>> Begin

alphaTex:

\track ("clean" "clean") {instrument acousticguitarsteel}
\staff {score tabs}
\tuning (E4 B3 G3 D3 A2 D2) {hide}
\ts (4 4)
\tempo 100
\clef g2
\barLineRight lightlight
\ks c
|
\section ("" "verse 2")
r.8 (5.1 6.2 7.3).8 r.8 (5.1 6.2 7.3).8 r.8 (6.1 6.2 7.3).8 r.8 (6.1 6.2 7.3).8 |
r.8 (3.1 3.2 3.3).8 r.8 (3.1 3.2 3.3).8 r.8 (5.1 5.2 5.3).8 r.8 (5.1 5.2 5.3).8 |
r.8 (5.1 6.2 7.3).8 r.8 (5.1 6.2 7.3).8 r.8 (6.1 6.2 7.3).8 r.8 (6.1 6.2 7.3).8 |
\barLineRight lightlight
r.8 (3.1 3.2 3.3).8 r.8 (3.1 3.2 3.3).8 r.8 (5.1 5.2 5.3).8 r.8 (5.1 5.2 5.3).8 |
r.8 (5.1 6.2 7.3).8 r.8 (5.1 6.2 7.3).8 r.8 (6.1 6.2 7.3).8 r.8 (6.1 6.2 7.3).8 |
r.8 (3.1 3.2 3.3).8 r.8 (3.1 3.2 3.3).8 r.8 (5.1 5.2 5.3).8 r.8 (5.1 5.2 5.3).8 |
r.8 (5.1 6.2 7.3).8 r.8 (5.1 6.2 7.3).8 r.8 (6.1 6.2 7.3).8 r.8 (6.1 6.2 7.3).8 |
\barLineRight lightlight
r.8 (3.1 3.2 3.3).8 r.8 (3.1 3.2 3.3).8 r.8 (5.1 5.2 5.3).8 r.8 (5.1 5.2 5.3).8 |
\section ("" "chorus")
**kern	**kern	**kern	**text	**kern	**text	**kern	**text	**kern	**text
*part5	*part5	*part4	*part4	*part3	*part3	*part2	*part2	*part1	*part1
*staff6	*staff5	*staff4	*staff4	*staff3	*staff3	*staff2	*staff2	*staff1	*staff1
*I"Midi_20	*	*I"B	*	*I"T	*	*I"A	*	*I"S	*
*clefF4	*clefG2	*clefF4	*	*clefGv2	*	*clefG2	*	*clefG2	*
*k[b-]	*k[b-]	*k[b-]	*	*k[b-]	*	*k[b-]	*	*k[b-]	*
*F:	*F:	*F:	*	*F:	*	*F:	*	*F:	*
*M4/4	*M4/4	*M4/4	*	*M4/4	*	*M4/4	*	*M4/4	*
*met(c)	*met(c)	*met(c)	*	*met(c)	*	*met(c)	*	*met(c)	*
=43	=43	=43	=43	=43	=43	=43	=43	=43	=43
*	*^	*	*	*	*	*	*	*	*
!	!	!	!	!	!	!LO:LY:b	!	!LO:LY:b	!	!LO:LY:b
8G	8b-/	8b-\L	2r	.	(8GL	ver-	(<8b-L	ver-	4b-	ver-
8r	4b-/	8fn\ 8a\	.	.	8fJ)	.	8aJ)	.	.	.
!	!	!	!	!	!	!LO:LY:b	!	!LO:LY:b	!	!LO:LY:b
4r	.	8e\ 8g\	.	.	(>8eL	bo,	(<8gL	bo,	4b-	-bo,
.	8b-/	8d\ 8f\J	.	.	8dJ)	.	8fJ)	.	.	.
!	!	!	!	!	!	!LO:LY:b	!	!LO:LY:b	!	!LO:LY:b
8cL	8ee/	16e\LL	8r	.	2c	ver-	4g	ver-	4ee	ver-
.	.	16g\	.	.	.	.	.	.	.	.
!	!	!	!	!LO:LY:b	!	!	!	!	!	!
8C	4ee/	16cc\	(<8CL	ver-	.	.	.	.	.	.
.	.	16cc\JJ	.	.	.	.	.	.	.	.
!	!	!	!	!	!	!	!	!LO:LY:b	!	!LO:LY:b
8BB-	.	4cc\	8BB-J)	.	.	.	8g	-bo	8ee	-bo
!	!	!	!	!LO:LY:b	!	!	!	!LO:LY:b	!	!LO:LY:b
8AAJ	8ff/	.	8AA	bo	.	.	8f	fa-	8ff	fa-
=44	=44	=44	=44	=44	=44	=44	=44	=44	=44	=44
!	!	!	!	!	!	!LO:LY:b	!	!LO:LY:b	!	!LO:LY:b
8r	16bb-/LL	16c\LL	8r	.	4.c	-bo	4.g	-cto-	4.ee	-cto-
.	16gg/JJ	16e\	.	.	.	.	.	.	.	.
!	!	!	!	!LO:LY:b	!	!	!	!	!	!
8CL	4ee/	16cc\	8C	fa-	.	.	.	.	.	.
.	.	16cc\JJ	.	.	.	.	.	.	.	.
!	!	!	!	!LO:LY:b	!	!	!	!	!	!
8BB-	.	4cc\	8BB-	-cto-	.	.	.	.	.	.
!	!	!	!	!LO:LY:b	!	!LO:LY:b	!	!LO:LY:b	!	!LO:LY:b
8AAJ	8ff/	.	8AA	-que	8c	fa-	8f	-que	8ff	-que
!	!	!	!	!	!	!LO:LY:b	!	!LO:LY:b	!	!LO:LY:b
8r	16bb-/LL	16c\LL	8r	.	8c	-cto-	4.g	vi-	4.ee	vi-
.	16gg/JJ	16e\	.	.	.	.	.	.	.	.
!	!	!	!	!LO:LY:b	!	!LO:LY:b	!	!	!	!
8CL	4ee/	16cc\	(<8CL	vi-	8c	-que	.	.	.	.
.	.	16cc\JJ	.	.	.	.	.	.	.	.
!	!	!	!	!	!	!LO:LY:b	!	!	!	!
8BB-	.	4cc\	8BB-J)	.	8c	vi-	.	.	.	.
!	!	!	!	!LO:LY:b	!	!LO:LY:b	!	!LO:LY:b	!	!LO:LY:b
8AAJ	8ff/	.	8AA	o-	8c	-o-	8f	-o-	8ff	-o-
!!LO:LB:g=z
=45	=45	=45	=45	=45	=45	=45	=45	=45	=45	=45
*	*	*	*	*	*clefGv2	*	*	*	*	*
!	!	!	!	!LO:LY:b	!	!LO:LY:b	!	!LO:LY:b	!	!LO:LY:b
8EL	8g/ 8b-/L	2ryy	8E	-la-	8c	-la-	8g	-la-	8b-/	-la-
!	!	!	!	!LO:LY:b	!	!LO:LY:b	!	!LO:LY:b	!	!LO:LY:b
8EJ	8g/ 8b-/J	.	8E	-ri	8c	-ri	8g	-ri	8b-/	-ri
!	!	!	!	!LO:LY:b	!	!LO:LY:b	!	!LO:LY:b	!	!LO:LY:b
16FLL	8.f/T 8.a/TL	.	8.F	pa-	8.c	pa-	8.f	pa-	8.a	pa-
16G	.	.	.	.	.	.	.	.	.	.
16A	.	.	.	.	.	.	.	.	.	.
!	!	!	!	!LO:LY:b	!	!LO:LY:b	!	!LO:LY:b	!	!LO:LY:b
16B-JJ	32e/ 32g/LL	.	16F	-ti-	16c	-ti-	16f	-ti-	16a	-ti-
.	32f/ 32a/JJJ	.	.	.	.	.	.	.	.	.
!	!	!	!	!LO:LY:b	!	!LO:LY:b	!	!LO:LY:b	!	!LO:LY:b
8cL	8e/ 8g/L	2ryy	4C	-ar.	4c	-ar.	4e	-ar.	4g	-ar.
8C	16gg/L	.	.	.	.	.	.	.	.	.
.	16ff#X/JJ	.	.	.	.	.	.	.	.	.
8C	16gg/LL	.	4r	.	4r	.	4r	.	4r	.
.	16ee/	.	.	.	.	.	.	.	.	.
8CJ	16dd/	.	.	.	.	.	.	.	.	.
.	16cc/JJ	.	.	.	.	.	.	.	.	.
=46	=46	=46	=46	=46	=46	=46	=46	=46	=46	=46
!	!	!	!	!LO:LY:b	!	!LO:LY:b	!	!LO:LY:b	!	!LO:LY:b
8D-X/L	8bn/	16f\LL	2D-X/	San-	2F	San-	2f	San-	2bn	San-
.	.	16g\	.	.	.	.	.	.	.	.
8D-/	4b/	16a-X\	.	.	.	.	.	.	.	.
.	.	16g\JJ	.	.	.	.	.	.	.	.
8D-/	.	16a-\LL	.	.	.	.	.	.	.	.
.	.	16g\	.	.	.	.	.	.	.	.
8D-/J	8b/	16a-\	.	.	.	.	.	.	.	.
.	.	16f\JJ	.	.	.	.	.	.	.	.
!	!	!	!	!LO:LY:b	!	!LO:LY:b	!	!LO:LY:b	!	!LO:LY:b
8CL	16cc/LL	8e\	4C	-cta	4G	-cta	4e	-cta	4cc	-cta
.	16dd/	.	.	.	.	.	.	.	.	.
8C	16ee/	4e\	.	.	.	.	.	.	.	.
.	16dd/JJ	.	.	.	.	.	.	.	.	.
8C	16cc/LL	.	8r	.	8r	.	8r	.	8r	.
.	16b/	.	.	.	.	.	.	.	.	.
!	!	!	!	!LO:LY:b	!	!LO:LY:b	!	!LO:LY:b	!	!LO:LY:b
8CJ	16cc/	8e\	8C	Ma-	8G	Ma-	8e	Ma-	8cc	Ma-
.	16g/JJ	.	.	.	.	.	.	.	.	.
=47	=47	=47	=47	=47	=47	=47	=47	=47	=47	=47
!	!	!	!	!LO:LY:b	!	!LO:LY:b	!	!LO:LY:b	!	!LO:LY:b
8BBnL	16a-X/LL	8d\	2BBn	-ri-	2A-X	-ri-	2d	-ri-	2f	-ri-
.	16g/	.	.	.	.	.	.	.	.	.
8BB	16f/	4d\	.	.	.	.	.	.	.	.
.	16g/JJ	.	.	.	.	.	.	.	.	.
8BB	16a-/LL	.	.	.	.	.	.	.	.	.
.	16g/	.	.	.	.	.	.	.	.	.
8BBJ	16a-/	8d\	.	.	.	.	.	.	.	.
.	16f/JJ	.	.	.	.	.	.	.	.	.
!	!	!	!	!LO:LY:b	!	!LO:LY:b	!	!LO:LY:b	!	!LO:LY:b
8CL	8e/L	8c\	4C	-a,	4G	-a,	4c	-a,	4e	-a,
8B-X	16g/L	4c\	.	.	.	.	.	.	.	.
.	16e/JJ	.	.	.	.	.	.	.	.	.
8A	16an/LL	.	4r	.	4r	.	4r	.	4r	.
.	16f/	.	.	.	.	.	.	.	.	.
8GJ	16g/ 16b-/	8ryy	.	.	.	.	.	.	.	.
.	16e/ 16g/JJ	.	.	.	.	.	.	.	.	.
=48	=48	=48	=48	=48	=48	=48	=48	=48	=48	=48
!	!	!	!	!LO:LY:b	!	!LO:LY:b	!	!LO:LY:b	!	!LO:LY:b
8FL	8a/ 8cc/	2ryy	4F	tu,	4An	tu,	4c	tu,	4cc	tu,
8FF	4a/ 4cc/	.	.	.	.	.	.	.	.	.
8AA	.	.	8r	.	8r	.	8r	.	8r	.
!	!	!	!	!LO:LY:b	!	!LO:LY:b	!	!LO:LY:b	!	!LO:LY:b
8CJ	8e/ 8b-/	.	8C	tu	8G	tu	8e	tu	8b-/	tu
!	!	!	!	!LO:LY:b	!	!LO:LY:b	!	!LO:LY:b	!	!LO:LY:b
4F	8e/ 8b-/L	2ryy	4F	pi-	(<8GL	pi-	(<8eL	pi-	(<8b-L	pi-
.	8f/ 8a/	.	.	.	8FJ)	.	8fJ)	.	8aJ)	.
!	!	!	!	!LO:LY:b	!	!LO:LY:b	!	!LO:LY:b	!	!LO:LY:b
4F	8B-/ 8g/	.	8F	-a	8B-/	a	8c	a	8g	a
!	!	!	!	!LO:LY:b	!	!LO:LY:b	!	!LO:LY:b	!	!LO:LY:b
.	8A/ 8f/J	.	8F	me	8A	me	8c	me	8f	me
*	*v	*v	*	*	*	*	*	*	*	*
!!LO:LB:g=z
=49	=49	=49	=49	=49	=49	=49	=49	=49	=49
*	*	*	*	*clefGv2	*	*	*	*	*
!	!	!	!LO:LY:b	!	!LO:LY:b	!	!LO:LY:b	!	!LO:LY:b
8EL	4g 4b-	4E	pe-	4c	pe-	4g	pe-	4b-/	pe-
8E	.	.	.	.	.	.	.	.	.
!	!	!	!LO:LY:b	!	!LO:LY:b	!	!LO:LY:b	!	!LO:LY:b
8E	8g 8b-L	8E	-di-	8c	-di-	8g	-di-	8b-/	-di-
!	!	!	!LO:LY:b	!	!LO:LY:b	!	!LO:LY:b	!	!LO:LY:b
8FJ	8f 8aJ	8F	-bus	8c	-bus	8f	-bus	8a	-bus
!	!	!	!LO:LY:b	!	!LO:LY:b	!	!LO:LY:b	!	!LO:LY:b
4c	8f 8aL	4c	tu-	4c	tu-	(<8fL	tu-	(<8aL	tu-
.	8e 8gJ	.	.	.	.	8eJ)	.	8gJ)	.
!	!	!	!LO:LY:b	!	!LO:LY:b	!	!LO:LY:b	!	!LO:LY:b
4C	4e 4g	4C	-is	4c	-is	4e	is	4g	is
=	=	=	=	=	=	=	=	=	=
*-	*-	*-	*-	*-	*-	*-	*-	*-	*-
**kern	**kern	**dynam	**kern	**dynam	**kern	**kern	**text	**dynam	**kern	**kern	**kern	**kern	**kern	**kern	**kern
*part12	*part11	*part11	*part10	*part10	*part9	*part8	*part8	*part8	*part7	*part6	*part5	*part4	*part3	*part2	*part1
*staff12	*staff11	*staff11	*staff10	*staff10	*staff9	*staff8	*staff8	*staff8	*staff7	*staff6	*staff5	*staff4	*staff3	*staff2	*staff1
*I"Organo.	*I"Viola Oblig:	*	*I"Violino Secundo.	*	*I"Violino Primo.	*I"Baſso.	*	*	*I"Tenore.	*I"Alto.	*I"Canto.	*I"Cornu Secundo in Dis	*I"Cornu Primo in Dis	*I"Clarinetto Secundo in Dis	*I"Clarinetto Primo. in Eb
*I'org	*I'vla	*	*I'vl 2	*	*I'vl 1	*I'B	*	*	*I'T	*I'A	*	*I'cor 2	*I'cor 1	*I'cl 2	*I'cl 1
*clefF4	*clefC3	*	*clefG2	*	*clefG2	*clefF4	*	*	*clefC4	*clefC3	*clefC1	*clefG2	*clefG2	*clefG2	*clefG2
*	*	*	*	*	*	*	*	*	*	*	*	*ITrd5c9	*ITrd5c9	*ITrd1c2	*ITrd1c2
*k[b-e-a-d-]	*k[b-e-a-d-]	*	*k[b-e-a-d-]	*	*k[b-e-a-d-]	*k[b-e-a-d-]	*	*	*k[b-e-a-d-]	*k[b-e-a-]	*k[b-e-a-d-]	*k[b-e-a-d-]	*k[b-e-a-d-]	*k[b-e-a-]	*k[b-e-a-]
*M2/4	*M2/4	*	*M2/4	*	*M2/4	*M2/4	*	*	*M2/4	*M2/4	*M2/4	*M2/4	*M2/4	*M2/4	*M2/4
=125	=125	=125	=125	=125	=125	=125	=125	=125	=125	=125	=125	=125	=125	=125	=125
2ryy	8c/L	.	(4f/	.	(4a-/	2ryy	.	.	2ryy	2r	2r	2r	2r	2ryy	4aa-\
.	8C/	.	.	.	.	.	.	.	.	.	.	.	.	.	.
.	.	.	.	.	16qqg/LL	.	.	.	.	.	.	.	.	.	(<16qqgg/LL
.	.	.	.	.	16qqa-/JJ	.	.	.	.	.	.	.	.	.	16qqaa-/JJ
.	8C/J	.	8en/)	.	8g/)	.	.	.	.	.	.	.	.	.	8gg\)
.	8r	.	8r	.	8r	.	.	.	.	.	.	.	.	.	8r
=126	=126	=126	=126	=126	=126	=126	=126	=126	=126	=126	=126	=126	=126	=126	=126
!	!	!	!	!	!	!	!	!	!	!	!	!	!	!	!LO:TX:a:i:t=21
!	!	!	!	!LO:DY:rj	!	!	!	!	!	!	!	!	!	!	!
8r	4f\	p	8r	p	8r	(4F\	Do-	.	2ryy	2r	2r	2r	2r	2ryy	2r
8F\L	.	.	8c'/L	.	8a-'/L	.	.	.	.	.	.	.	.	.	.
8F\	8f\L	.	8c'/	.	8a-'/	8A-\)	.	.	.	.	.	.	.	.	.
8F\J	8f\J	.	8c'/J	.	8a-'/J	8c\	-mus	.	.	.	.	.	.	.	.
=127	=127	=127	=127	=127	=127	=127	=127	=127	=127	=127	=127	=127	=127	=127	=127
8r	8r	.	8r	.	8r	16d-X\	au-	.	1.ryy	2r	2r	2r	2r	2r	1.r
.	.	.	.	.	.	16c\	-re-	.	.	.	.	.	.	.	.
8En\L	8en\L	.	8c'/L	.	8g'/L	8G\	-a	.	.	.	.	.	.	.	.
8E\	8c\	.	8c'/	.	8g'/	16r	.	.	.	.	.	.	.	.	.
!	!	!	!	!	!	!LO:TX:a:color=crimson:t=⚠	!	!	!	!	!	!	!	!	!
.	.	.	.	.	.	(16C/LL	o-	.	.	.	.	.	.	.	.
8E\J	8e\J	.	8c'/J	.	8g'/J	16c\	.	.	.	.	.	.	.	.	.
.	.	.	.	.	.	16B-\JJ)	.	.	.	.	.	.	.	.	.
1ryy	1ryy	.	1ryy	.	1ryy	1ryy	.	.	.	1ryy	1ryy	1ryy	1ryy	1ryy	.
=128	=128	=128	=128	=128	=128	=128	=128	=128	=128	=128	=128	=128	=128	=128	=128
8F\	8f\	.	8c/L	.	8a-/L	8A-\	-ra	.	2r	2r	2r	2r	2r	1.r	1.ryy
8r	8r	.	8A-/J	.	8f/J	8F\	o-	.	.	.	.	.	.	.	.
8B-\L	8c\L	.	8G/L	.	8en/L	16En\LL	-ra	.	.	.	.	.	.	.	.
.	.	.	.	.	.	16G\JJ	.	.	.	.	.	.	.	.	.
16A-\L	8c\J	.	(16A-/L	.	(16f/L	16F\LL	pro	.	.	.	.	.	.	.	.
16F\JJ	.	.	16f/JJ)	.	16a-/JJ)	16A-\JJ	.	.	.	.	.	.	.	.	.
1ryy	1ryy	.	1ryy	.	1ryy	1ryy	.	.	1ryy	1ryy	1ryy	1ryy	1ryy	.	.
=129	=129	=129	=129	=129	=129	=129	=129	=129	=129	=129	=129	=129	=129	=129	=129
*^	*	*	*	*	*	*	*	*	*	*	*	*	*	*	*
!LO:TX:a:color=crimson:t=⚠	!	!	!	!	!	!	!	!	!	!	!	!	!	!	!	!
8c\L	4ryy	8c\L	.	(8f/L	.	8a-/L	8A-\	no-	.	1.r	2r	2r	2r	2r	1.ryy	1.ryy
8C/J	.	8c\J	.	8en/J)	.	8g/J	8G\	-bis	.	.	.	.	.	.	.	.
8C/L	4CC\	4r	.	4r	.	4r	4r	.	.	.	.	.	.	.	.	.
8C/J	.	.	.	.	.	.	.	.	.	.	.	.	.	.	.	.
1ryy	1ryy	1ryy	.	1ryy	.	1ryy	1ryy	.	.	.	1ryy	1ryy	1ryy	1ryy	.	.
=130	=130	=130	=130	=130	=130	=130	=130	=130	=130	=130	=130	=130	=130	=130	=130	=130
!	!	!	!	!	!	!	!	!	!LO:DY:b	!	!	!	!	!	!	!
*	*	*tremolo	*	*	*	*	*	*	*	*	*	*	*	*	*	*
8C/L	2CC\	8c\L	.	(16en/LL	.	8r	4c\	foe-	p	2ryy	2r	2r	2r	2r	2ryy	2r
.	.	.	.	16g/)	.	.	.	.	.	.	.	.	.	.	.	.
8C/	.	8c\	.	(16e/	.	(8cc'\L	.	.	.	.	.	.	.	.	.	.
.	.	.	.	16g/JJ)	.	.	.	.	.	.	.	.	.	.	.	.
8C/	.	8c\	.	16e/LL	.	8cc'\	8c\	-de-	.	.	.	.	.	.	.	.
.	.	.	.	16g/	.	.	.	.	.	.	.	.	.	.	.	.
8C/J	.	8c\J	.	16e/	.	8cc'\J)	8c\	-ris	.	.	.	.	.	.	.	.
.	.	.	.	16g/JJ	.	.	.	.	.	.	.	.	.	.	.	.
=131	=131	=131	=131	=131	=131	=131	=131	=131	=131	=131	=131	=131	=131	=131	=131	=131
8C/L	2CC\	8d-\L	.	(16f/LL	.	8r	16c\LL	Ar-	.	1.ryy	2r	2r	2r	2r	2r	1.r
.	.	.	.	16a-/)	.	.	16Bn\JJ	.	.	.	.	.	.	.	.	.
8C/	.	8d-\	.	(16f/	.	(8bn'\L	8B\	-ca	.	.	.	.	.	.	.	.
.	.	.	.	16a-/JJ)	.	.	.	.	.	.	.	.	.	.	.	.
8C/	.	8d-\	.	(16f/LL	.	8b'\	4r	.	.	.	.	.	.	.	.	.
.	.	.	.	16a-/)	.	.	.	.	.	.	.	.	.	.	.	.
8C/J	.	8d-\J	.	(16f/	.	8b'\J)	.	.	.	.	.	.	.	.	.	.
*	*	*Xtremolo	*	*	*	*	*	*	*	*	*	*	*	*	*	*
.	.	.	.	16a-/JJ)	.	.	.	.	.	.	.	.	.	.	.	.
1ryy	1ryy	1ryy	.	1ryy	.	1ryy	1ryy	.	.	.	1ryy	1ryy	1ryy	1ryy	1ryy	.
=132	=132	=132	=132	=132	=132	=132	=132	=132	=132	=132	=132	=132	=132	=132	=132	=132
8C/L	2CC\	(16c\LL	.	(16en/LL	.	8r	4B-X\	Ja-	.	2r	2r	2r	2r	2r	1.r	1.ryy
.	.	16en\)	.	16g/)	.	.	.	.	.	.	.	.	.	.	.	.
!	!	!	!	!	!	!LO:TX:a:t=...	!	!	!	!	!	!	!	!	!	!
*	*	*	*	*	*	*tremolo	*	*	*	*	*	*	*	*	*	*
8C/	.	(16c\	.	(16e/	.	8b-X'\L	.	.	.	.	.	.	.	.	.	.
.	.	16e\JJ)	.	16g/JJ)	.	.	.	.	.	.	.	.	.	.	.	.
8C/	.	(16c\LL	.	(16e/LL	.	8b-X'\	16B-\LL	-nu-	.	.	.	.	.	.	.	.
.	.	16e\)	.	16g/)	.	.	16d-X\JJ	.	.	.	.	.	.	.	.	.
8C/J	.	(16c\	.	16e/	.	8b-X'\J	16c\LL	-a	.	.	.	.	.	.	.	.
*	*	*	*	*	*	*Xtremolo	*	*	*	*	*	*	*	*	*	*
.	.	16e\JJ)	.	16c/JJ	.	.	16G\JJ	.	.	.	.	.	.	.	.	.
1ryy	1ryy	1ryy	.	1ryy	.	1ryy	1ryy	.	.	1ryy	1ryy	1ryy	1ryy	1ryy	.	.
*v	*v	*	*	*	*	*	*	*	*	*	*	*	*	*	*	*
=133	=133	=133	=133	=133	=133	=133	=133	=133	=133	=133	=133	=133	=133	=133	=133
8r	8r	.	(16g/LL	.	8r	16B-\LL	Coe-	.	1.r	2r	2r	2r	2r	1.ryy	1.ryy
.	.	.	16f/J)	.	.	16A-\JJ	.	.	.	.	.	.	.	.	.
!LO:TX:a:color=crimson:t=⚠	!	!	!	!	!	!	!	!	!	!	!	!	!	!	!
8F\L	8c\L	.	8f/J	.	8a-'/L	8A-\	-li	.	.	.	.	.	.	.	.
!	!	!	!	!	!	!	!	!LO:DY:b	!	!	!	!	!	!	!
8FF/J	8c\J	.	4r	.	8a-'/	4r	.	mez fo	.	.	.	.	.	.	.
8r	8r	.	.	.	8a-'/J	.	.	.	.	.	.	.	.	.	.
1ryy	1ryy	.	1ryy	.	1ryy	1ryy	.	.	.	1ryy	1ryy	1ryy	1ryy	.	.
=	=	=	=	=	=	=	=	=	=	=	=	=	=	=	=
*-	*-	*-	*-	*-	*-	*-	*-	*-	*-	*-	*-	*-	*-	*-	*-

>> End

**WRITTEN INSTRUCTION**
Locate each line in the material above that contains the string "color" with exactly that capitalization, and copy every such line in full.

**RESPONSE**
!	!	!	!	!	!	!LO:TX:a:color=crimson:t=⚠	!	!	!	!	!	!	!	!	!
!LO:TX:a:color=crimson:t=⚠	!	!	!	!	!	!	!	!	!	!	!	!	!	!	!	!
!LO:TX:a:color=crimson:t=⚠	!	!	!	!	!	!	!	!	!	!	!	!	!	!	!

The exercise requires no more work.